HOME THEATER & SOUND -- Movie Review

The Orphanage
***˝
reviewed by Rad Bennett


Photo © Christal Films

If you want easy answers and a linear plot, The Orphanage might not be for you. But if you enjoyed the ambiguity and enveloping style of The Haunting, The Innocents, and, most recently, The Others, this film will satisfy your yearning for an intelligent ghost story. It also has a lot of heart. At its end, I shed a tear or two.

But its ending is not a conclusion. The film can be interpreted in at least two different ways: literally, or as the dream-fantasy of one of its leading characters. Like every great ghost story, its apparently reasonable ending remains open to speculation, and The Orphanage is one of the best of the genre, in the same league as the aforementioned classics.

The film begins 30 years in the past, when Laura (Bélen Rueda) was a child at a spooky orphanage. Several of the orphans had begun to play a game in which they searched for treasure -- not tons of gold, but the little items that children place in boxes or hide in special places, and which to them are as valuable as a king’s ransom. In the present, the adult Laura and her husband, Carlos (Fernando Cayo), have bought the now-abandoned orphanage and grounds in hopes of making it into a hospice for children, and are living there with their adopted son, Simon (Roger Príncep).

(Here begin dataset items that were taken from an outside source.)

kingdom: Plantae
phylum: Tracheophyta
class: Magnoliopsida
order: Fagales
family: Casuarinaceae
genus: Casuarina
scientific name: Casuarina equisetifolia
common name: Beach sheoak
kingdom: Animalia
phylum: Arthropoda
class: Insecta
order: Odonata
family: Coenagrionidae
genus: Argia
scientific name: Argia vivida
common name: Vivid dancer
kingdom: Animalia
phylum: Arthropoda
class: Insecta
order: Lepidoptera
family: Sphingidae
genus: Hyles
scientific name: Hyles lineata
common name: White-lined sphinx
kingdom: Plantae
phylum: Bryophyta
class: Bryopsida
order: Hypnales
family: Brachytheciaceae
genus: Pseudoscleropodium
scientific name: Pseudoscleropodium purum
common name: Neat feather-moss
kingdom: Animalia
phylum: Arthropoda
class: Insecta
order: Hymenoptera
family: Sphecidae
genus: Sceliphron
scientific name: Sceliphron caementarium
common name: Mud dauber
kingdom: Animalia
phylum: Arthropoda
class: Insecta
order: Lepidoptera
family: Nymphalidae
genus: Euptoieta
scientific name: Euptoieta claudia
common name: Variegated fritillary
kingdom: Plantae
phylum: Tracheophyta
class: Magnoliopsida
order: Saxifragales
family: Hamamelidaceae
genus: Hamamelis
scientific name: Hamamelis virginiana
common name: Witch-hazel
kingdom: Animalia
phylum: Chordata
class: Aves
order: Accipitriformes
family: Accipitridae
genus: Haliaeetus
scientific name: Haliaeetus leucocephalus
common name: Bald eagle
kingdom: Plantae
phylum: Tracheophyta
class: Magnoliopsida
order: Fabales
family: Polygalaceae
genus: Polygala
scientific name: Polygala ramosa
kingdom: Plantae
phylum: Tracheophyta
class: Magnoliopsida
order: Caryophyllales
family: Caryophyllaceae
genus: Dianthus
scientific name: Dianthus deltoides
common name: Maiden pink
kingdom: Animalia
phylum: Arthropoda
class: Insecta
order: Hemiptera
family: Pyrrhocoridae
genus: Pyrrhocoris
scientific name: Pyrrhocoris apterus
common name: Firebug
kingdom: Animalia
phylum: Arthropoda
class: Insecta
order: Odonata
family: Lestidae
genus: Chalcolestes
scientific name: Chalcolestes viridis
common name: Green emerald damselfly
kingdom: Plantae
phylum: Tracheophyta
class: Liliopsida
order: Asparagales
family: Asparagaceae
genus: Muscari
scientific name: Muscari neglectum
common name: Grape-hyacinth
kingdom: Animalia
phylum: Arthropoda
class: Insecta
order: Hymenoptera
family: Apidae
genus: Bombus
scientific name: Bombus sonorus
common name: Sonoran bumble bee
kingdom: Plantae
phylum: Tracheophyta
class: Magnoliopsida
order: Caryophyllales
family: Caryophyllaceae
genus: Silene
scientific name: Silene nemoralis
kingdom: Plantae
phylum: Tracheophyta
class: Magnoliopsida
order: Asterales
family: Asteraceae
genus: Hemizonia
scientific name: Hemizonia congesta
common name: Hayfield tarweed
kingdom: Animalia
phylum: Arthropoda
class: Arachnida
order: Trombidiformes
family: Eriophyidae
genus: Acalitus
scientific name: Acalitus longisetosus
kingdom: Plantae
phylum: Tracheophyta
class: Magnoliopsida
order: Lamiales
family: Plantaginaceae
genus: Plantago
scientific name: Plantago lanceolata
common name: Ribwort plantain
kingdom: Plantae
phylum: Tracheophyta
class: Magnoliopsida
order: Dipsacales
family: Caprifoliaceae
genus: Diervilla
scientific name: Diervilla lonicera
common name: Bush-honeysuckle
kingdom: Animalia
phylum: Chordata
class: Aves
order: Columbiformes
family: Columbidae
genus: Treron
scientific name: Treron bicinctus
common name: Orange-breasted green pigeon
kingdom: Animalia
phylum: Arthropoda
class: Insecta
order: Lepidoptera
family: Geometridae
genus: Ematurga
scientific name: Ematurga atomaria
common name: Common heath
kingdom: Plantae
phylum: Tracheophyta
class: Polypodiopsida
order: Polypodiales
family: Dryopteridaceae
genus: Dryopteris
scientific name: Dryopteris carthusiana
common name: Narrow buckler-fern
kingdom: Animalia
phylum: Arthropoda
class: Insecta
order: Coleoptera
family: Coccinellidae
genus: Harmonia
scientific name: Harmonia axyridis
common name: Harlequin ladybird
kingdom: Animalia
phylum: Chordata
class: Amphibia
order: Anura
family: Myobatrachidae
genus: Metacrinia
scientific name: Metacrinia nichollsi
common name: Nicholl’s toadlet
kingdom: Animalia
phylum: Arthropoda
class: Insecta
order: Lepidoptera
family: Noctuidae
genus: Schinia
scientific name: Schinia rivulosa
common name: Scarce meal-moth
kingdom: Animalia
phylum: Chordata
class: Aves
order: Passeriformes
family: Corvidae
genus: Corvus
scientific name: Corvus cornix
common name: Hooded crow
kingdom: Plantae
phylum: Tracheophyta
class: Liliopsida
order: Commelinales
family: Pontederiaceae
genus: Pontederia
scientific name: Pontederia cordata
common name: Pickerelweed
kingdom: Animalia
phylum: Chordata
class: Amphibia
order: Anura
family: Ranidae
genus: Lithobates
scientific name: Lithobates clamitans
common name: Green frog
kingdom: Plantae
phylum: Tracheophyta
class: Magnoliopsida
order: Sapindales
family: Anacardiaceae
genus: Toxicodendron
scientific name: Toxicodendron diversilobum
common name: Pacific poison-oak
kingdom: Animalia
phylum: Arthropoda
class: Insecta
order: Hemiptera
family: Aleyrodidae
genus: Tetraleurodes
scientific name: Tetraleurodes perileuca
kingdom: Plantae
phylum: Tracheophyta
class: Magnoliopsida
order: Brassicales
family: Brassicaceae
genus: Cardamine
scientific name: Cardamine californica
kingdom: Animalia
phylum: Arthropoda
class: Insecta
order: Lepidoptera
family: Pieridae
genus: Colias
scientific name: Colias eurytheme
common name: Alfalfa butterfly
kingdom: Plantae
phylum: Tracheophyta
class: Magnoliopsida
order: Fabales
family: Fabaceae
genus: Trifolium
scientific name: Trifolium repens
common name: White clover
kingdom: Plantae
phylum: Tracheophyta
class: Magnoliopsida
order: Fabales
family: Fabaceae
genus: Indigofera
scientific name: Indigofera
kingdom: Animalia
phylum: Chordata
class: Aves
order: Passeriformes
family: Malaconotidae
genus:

But during the new hospice’s opening party, Simon disappears. Laura searches everywhere for him, even in an abandoned seacoast cave, but to no avail. Despite the lack of any evidence, she feels her son is still alive and continues to search for him, now guided by memories and feelings from 30 years before, when she lived at the orphanage. These moody thoughts often intertwine with the present to add to the mystery.

Much of the time, The Orphanage is downright scary. The old building’s creaks and groans, conveyed in startling 360-degree surround sound, are alone enough to make even an intrepid moviegoer apprehensive. The film’s look contributes to the sense of foreboding with extremely muted colors and an overall color scheme of somber blue-gray. Odd camera angels further unsettle the mood. All of these audio and visual effects raise the audience’s sense of potential danger, then release it in a jolting, violent event that occurs just before the film’s midpoint. This is the only scene that depicts any real gore; the rest of the time, we’re scared by the mere suggestion that we might have to see it again.

The acting is first-rate. Rueda, a popular Spanish television star, balances reality with weird edges in an uncanny, convincing way. Príncep plays Simon as a wide-eyed child whose lonely life is anchored by his fantasies. Geraldine Chaplin makes an appearance, effective but unnecessary to the plot, as Aurora, a medium hired to try to communicate with the missing Simon and thus discover his whereabouts.

The pacing is ideal about 80% of the time. While there was one too many endings for me, overall the script builds steady suspense. Near the end of the film, I suddenly realized that I was strongly identifying with the characters. Director Juan Antonio Bayona has found 101 subtle ways to hook his audience, much as Guillermo del Toro did in Pan’s Labyrinth. In fact, del Toro was the executive producer of The Orphanage, which many have likened to his own award-winning film. But The Orphanage owes far more to the three films mentioned in the first paragraph of this review, while standing on its own as one of the best ghost stories so far filmed in the 21st century.